Quoting from the 1^st paragraph of section 1.2 Uncertainty:

"... quantifies the magnitude of any possible discrepancy between the value obtained from a measurement of a well-defined quantity and the value which would be obtained at the highest level reference laboratory for the same quantity."

This fact, I feel, emphasises the importance of interlaboratory errors (as treated in ISO 5725 pt. 2) and associated uncertainties. It is true to say that rarely do measurements involve direct participation in an interlaboratory accuracy experiment (as the draft mentions in sections 4.3 and in the Gap Analysis). But behind every measurement is the requirement of being able to relate the results to those of others (through the use of a coherent measurement system such as the SI). And uncertainties associated with this traceability need to be dealt with.

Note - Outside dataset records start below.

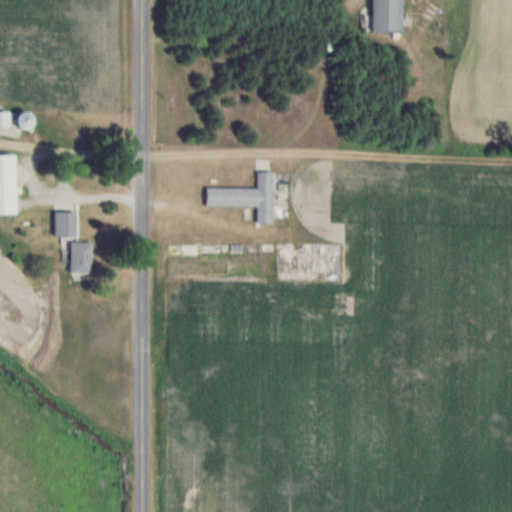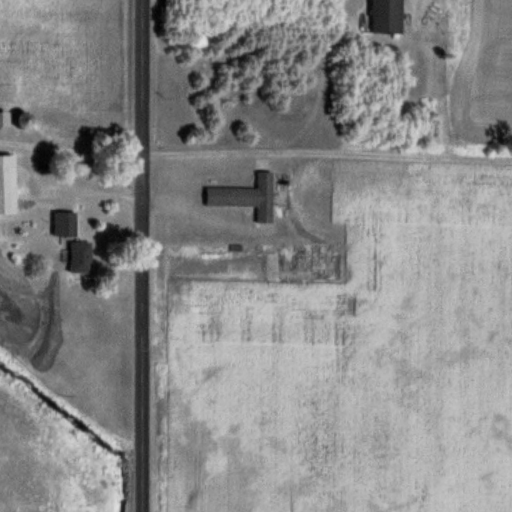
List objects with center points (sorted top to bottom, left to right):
building: (387, 15)
building: (24, 120)
building: (8, 183)
building: (247, 196)
building: (65, 225)
road: (145, 256)
building: (81, 257)
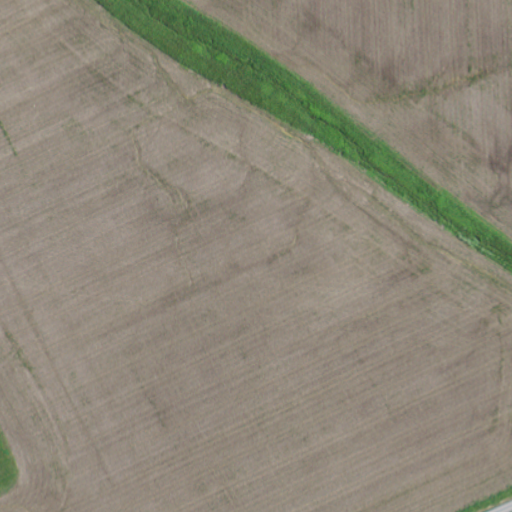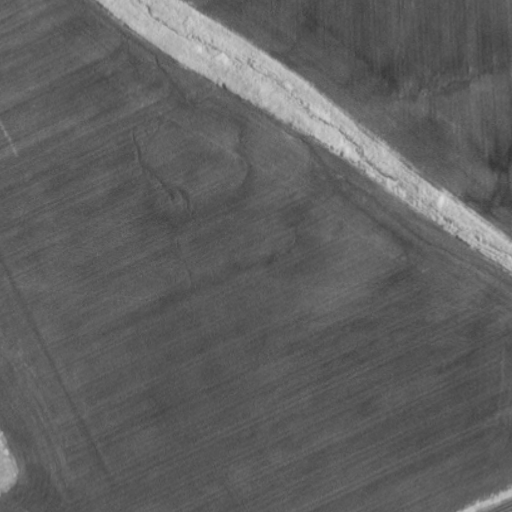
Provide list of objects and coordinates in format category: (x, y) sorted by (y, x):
road: (506, 509)
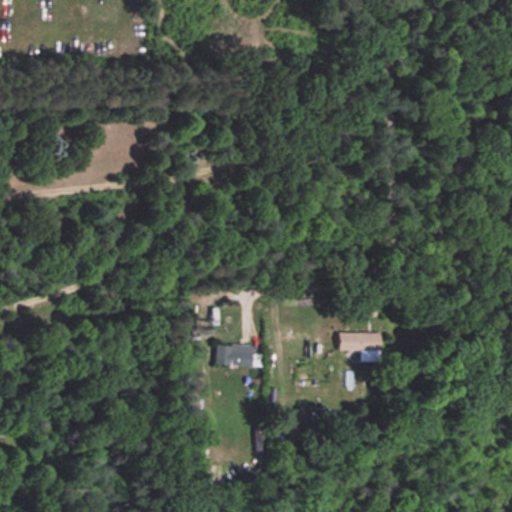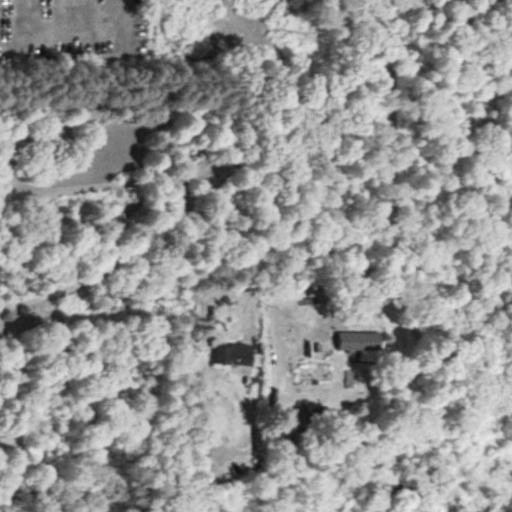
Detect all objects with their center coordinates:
road: (379, 93)
road: (241, 162)
road: (128, 254)
building: (360, 345)
building: (236, 357)
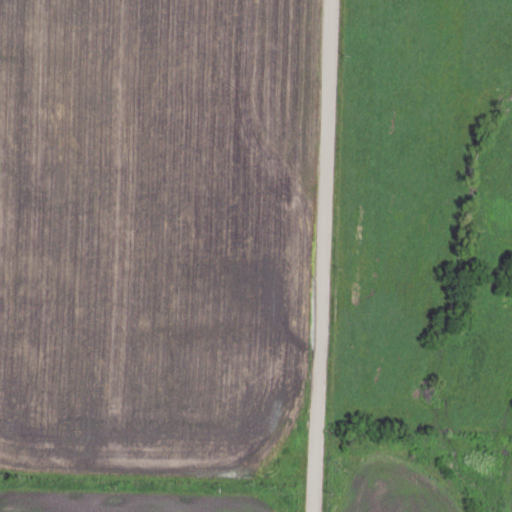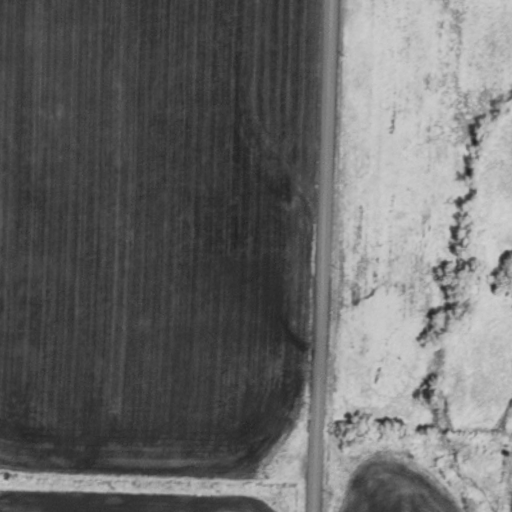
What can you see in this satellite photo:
road: (310, 256)
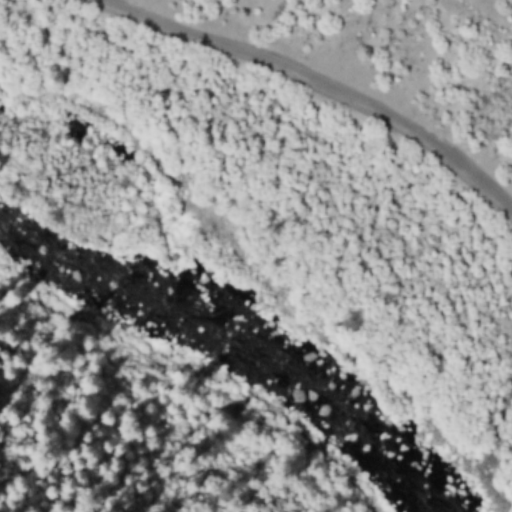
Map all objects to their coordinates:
road: (325, 83)
river: (228, 335)
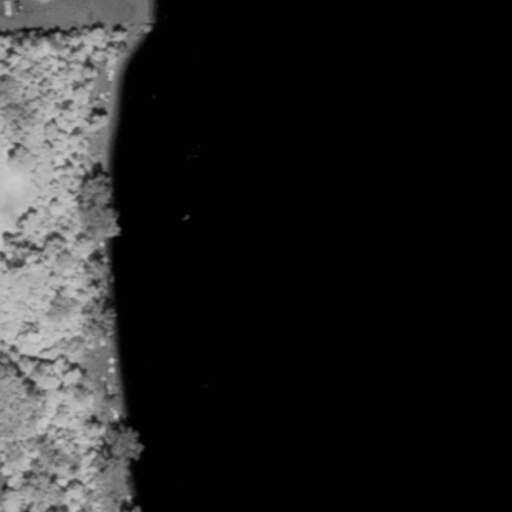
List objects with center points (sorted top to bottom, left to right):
road: (54, 21)
park: (97, 270)
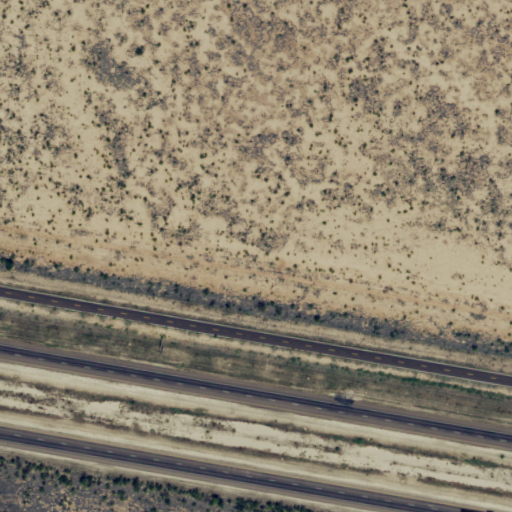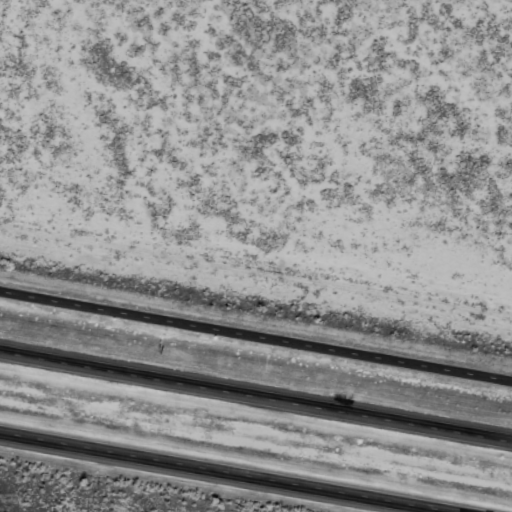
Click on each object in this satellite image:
road: (256, 336)
road: (255, 389)
road: (214, 473)
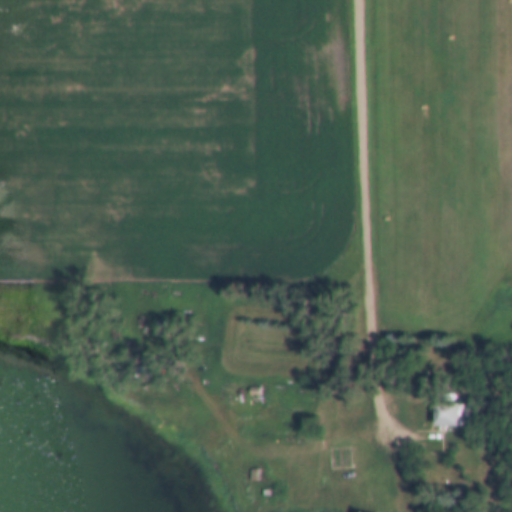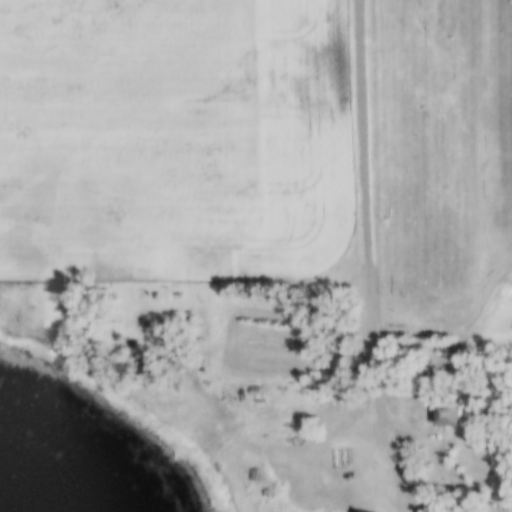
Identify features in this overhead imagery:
road: (371, 224)
building: (249, 380)
building: (441, 405)
building: (445, 416)
building: (249, 464)
building: (261, 481)
building: (360, 507)
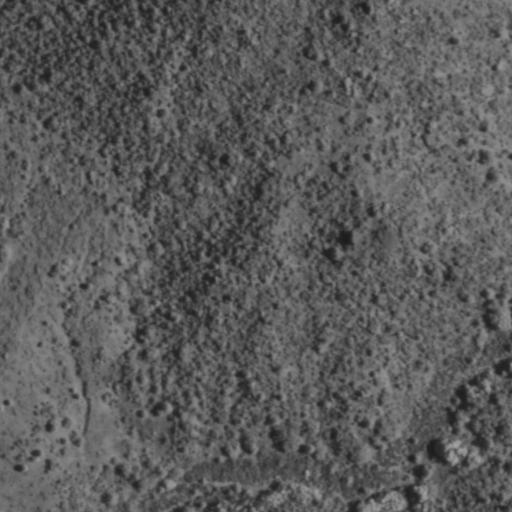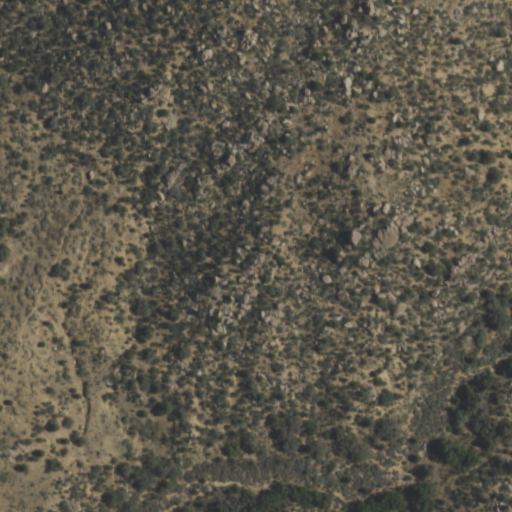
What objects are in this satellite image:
park: (135, 352)
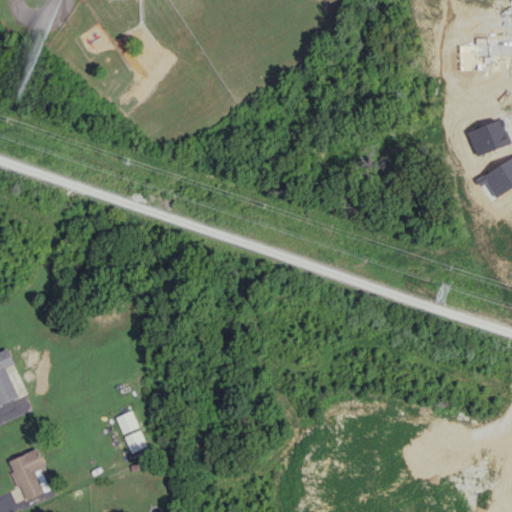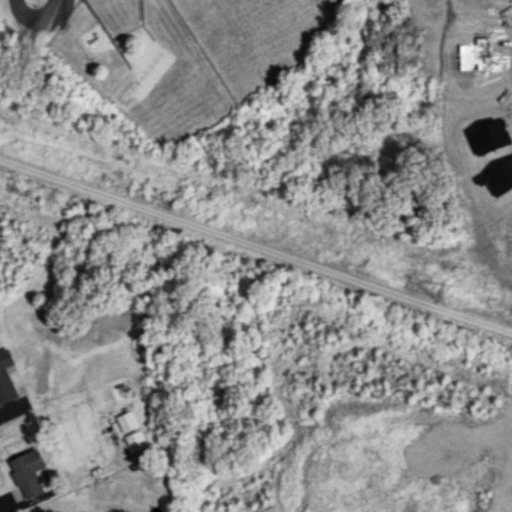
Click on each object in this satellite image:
road: (34, 18)
road: (195, 272)
power tower: (441, 297)
building: (6, 377)
road: (1, 416)
building: (127, 421)
road: (381, 421)
building: (135, 440)
building: (27, 472)
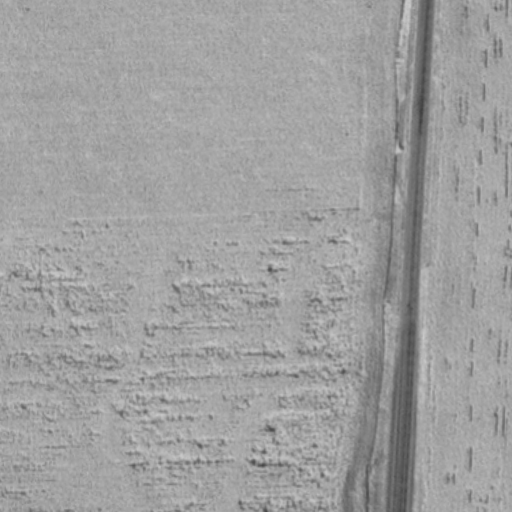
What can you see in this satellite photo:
road: (414, 255)
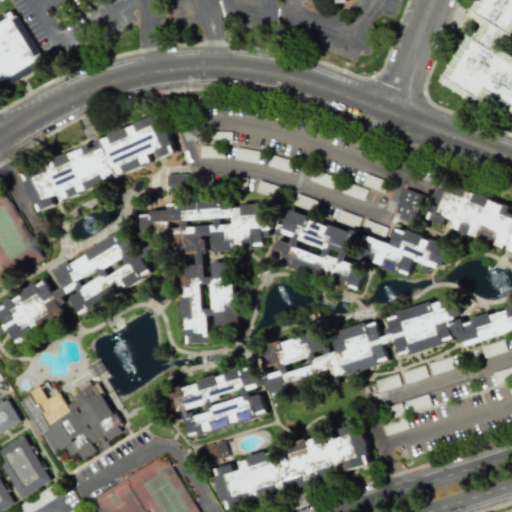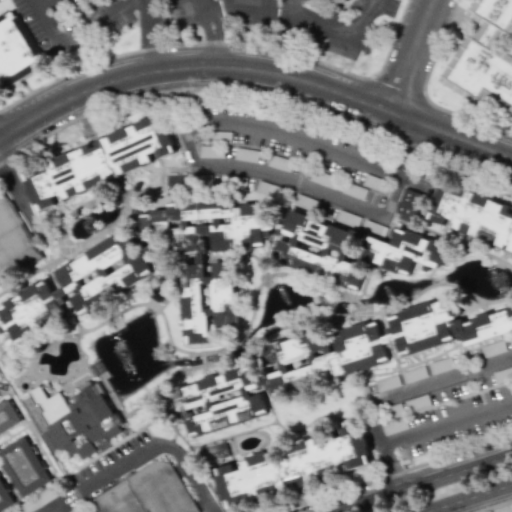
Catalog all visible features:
road: (34, 1)
road: (290, 10)
road: (43, 18)
road: (92, 18)
road: (205, 34)
road: (143, 36)
road: (346, 39)
road: (224, 44)
building: (15, 46)
building: (17, 51)
building: (488, 54)
road: (412, 57)
road: (255, 71)
road: (425, 93)
road: (293, 139)
building: (208, 151)
building: (245, 155)
building: (96, 163)
building: (279, 163)
road: (289, 181)
building: (177, 182)
building: (266, 189)
building: (356, 192)
road: (19, 198)
building: (408, 206)
building: (474, 216)
building: (474, 216)
building: (347, 218)
fountain: (90, 225)
park: (10, 236)
road: (94, 237)
building: (350, 250)
building: (210, 255)
fountain: (498, 282)
building: (77, 286)
fountain: (384, 291)
fountain: (282, 297)
fountain: (341, 305)
building: (493, 348)
road: (216, 351)
fountain: (122, 358)
building: (331, 360)
building: (502, 375)
building: (408, 376)
building: (386, 383)
road: (506, 400)
building: (8, 419)
building: (72, 419)
building: (7, 422)
building: (394, 425)
road: (160, 446)
building: (216, 452)
building: (294, 466)
building: (23, 467)
building: (20, 477)
road: (417, 481)
park: (164, 494)
road: (460, 495)
building: (43, 497)
building: (4, 498)
park: (118, 501)
road: (496, 506)
road: (52, 510)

In this connection, the question arises: How does one best tackle measurement uncertainties w r t trueness? The hypothetical "true value" can be introduced as follows:

Since relations between measurement results are of the essence, the concept of measurement compatibility (which is missing from GUM, for example) is important:

Two measurement results are compatible if their difference is less than their combined uncertainties.

One measurement result may have much smaller uncertainties than the other in a comparison - the former then plays the role of a de facto true value. A traceability hierarchy can of course then be established where different measurement results are ranked according to their uncertainties - the so-called traceability level of each measurement.

In summary, the question of uncertainties in traceable measurements seems to be tractable by extending the ISO 5725 Accuracy experiments in combination with GUM.